Group cognition is a social, largely linguistic phenomenon whereby a group of people produce a sequence of utterances that performs a cognitive act. That is, if a similar sequence was uttered or thought by an individual it would be considered an act of cognition or thinking. The group can be a small group, such as 3–5 people talking together or working together online. The group can also be a larger collective, such as a classroom of students or a global community contributing asynchronously to an extended discourse on a problem or topic or to a knowledge repository like Wikipedia. The theory of group cognition is a postcognitivism philosophy, which considers a larger unit of analysis than an individual mind as a producer of cognitive activities such as creative problem solving.

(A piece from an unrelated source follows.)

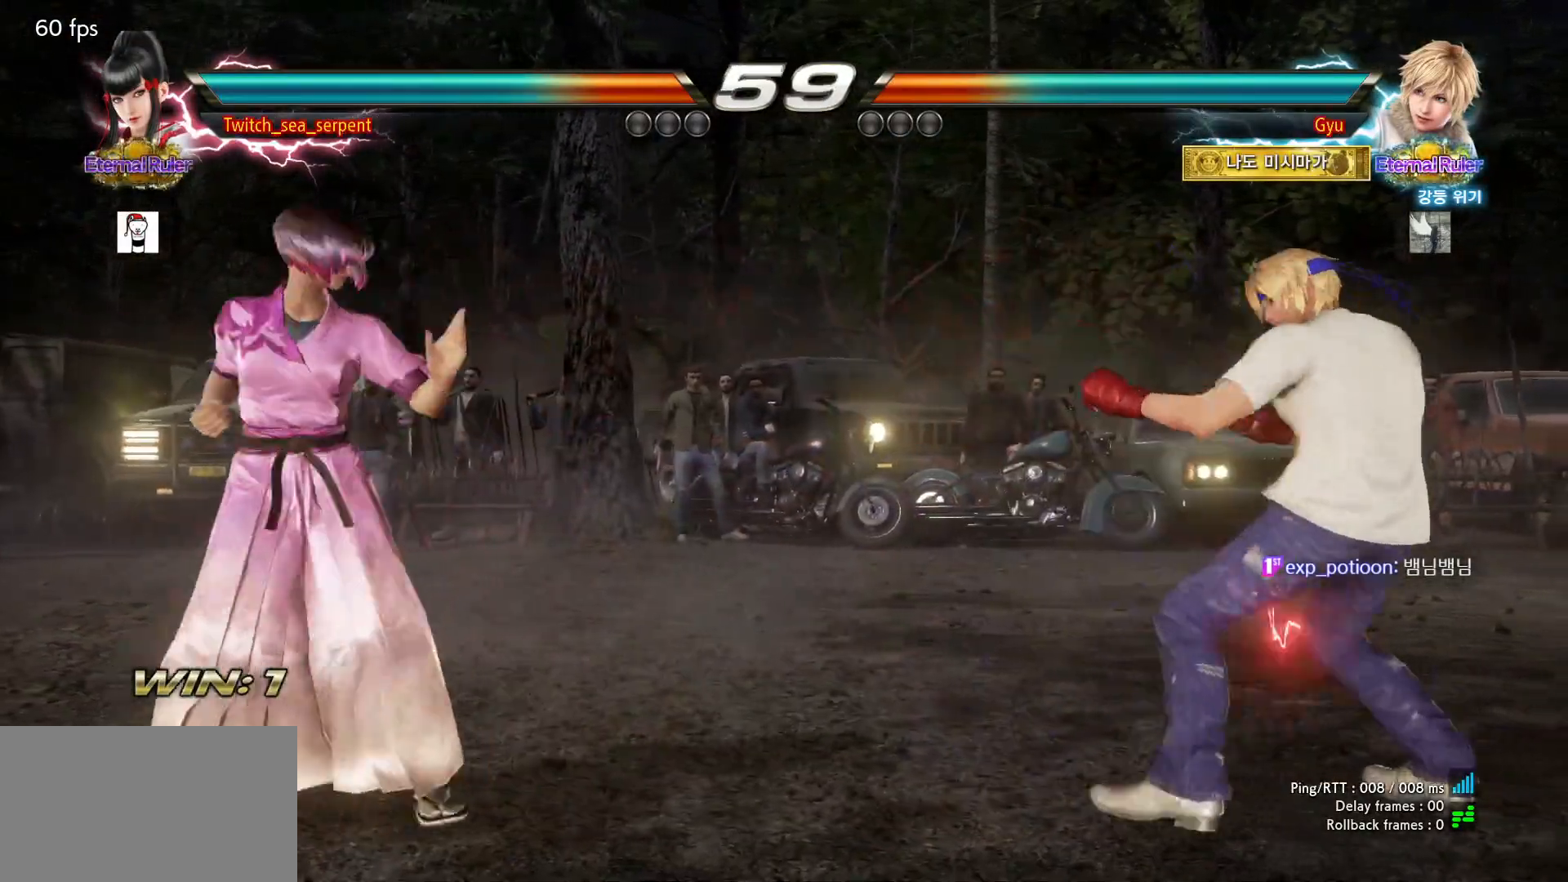
{"buttons": [], "left_stick": "right", "events": [[283, "left_stick", "center"], [333, "left_stick", "right"], [383, "left_stick", "center"], [467, "left_stick", "right"]]}
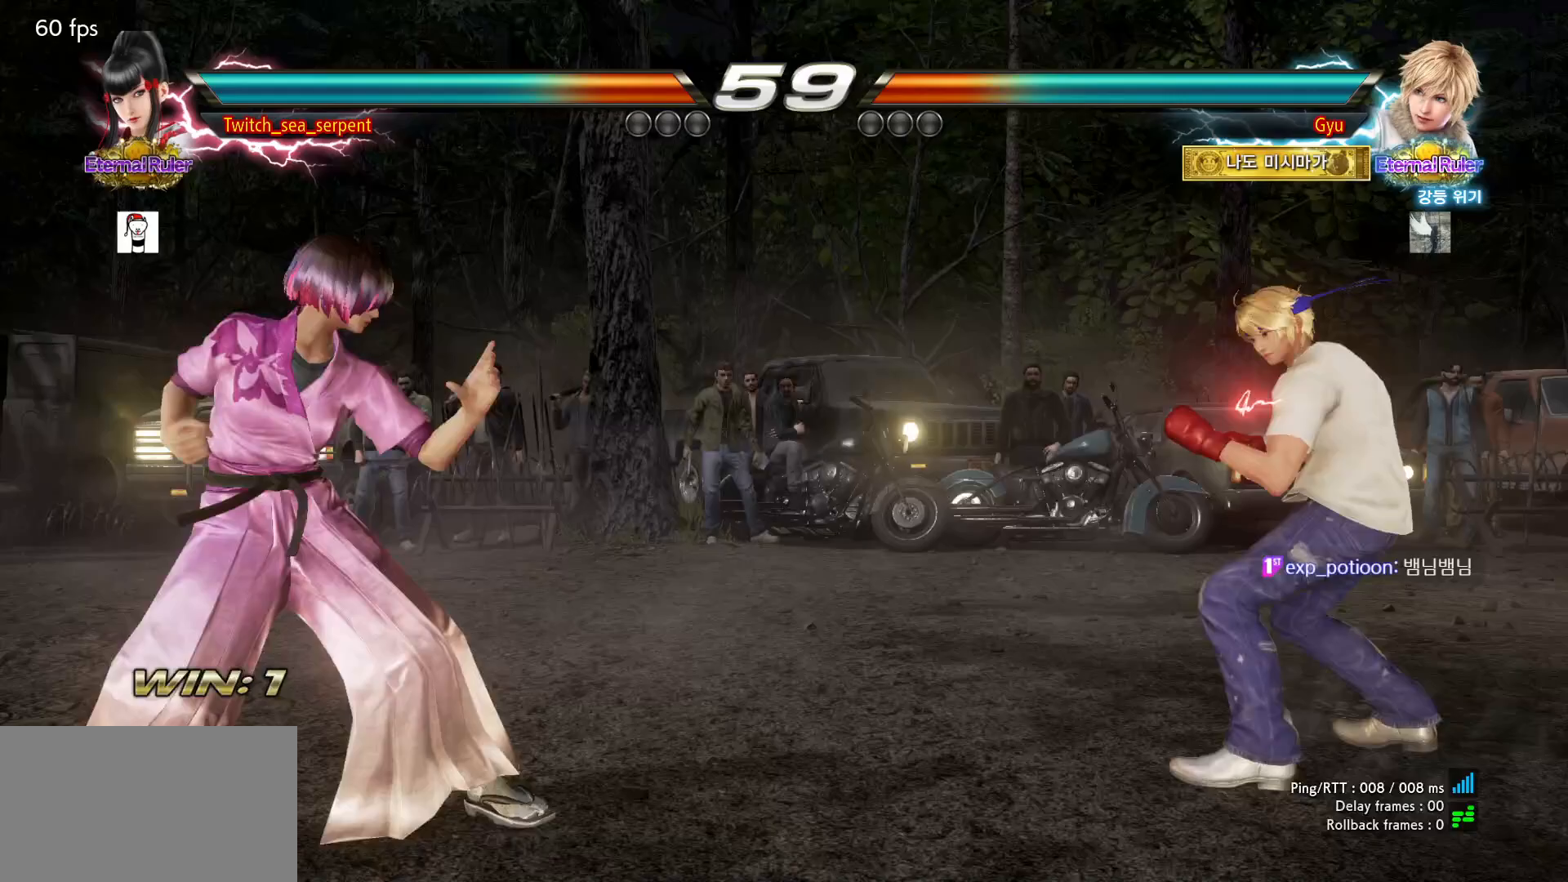
{"buttons": [], "left_stick": "center", "events": [[50, "left_stick", "center"], [100, "left_stick", "right"], [167, "TRIANGLE", "down"], [167, "left_stick", "center"], [200, "TRIANGLE", "up"]]}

Concepts of Group Cognition 

Group cognition refers to an analytic viewpoint that looks beyond individual cognition to include the interaction of individuals with other people, with artifacts and with cultural resources as producing cognitive products through their interaction. Accordingly, cognition or thinking can be analyzed in a number of ways:

•	An individual thinks and speaks. The thought takes place in the individual’s mind (inside the head) and can be expressed in the (external) world through speech, gesture, writing, artifacts. This has been a traditional cognition view since Descartes.

•	A small group of people collaborates, usually through spoken or written communication, and produces utterances or other products that cannot be attributed to any one of the group members by themselves. The individuals may build on each other’s ideas (transaction). Also, there may be group processes or features of the group interaction, which themselves contribute to the small-group cognition.

•	One or more people may interact with various kinds of artifacts, such as software applications or software agents, resulting in extended cognition.

•	One or more people may interact within a social setting, such as a culture or a socio-technical system, resulting in social cognition or situated learning.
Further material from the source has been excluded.